Traveling with Graham Greene
Reading Travels with my Aunt by Graham Greene. Greene is fuckin' brilliant. I swear. I'm reading his stuff on the train and I find myself dog earring every other page. Some of the stuff is some good, I want to slap myself on the knee and jump up and down and grab the person next to me and say "Can you believe this? You've got to read what this guys wrote here. Incredible."
This was one of my favorites:
pg 52: "One of the few remarks of age which I noticed in my aunt was her readiness to abandon one anecdote while it was yet unfinished for another. Her conversation was rather like an American magazine where you have to pursue a story, skipping from page twenty to page ninety-eight and turning over all kinds of subjects in between: childhood delinquency, some novel cocktail recipes, the love life of a film star, and even quite a different fiction to the one so abruptly interrupted."
Fucking brilliant!
Then there's this:
pg 97: "When a train pulls into a great city I am reminded for the closing moments of an overture.

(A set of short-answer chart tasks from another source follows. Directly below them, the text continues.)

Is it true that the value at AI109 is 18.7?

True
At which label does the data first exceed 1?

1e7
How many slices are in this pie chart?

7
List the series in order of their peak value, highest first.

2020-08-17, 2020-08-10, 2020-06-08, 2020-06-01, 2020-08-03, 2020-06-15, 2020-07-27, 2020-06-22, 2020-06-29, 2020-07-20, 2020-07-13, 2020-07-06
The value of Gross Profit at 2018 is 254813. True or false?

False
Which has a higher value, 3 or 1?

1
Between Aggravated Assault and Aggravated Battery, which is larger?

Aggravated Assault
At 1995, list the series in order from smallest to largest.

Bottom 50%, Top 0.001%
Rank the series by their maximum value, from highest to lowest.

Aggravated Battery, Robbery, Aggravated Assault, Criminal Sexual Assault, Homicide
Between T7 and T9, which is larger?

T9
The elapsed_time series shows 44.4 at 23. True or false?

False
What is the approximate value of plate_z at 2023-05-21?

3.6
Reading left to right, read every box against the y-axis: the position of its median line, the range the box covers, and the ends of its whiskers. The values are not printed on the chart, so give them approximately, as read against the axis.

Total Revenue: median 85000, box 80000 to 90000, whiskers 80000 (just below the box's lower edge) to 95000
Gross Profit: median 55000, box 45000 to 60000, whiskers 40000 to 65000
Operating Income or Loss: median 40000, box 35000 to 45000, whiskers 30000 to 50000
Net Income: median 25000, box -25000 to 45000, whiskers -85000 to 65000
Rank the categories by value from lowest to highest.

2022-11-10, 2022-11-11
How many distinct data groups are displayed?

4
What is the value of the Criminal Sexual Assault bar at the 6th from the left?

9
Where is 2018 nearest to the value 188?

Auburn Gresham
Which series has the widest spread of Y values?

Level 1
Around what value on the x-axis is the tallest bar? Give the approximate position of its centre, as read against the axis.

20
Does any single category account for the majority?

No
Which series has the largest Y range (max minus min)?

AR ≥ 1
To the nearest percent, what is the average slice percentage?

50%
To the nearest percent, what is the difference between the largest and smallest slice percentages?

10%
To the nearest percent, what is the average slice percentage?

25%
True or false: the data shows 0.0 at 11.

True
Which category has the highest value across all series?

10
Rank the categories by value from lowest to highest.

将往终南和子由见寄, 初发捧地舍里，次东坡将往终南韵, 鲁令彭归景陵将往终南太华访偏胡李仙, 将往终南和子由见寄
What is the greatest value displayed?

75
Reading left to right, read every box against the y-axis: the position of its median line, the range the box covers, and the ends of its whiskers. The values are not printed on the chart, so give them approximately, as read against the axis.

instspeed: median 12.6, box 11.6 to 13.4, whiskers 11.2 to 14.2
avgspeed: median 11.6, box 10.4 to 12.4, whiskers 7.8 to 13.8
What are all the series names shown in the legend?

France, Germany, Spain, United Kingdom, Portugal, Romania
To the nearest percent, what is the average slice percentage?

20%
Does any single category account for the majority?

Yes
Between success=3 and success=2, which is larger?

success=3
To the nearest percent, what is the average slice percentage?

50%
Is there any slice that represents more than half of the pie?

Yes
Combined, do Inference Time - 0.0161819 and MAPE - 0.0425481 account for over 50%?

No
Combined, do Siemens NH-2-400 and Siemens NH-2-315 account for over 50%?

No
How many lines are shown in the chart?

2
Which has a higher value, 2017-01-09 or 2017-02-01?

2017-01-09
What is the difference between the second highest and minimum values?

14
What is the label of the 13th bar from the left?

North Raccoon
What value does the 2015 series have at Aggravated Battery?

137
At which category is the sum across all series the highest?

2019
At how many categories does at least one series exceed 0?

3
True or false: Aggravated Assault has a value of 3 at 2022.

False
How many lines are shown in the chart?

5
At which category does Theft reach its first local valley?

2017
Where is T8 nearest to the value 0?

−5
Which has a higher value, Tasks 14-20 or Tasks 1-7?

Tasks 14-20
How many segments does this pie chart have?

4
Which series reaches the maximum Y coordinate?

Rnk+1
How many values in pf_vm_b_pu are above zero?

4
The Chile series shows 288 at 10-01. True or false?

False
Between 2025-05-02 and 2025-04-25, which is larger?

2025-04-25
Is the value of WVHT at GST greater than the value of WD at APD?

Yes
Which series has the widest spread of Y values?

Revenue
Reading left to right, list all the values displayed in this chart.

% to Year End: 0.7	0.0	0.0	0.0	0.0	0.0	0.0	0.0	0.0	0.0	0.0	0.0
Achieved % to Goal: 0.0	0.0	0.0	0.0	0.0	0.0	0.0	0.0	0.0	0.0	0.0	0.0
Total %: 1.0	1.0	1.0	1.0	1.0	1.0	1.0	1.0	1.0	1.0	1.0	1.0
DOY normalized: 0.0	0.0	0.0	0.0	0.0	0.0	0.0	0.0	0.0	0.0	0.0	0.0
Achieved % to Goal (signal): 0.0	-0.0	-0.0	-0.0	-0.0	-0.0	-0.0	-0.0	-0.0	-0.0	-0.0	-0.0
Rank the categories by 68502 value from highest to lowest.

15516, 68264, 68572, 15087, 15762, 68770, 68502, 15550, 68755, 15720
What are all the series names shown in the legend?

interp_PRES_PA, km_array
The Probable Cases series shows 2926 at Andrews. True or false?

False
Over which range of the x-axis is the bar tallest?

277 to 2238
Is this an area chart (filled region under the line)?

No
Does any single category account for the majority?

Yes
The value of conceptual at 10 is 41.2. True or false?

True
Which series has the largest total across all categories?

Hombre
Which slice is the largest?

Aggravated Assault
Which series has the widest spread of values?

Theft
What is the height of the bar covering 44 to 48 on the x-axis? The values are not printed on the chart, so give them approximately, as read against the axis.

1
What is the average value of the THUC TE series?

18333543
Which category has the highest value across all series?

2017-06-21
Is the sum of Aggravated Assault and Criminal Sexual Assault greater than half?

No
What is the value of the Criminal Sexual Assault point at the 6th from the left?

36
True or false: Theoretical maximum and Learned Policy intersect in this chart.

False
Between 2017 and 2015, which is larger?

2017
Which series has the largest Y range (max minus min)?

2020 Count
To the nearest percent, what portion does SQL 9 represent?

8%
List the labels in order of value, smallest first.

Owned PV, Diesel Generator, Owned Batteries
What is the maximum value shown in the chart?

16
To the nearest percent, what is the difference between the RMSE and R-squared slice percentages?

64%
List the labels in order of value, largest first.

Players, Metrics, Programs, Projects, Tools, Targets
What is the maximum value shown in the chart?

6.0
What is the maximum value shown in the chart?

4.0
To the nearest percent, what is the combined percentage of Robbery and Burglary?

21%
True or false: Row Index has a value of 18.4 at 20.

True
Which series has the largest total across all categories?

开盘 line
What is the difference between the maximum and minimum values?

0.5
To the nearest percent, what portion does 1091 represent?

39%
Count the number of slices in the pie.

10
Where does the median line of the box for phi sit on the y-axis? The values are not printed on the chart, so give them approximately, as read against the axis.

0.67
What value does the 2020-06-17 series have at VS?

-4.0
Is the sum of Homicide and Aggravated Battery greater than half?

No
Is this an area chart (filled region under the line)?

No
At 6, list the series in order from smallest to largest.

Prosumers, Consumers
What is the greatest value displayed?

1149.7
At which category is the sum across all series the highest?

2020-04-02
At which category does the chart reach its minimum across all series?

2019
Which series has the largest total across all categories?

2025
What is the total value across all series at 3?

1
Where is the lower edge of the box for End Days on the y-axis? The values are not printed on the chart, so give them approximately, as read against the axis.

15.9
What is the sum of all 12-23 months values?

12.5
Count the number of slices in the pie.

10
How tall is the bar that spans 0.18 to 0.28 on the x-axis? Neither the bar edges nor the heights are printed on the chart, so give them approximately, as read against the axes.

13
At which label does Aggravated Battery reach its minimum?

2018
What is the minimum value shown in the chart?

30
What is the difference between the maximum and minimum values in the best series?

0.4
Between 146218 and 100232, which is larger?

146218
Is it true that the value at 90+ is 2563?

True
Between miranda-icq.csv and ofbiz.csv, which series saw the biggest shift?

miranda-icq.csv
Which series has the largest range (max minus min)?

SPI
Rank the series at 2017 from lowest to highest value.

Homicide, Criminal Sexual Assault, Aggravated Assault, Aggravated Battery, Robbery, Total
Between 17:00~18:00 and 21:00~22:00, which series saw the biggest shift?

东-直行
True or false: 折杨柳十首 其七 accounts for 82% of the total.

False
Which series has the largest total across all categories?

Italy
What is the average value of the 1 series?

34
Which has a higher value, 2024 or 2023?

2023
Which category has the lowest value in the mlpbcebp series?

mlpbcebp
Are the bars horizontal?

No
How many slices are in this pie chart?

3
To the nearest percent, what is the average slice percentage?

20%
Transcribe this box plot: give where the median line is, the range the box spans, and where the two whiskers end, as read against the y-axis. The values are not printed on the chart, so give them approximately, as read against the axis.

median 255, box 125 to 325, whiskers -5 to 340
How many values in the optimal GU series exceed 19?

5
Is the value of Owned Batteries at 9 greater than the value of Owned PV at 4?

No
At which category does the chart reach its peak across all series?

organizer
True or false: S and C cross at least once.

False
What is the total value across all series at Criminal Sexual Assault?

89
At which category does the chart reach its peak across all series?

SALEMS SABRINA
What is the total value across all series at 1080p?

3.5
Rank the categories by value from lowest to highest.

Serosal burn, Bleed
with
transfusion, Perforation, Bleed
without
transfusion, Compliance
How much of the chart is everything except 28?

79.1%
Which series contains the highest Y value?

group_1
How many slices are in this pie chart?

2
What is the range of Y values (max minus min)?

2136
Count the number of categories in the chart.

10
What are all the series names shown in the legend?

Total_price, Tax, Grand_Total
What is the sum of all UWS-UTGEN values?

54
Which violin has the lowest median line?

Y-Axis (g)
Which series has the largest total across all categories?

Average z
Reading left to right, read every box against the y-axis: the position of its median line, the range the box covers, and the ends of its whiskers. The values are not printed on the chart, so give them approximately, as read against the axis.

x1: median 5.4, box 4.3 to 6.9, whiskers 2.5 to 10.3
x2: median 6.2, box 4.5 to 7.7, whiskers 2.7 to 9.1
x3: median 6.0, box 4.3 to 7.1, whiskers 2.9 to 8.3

All rural and urban themes of our long journey were picked up again: a factory was followed by a meadow, a patch of autostrada by a country road, a gas-works by a modern church:the houses began to tread on each other's heels, advertisements for Fiat cars swarmed closer together, the conductor who had brought breakfast passed, working intensely down the corridor to rouse some important passenger, the last fields were squeezed out and at last there were only houses, houses, houses, and Milano, flashed the signs, Milano."
Oh God! Oh God! How awesome to read this. I will follow Greene anywhere with writing like that, he'll make even journeying into the pits of hell a god-damn song, tralalala-ing on his way down.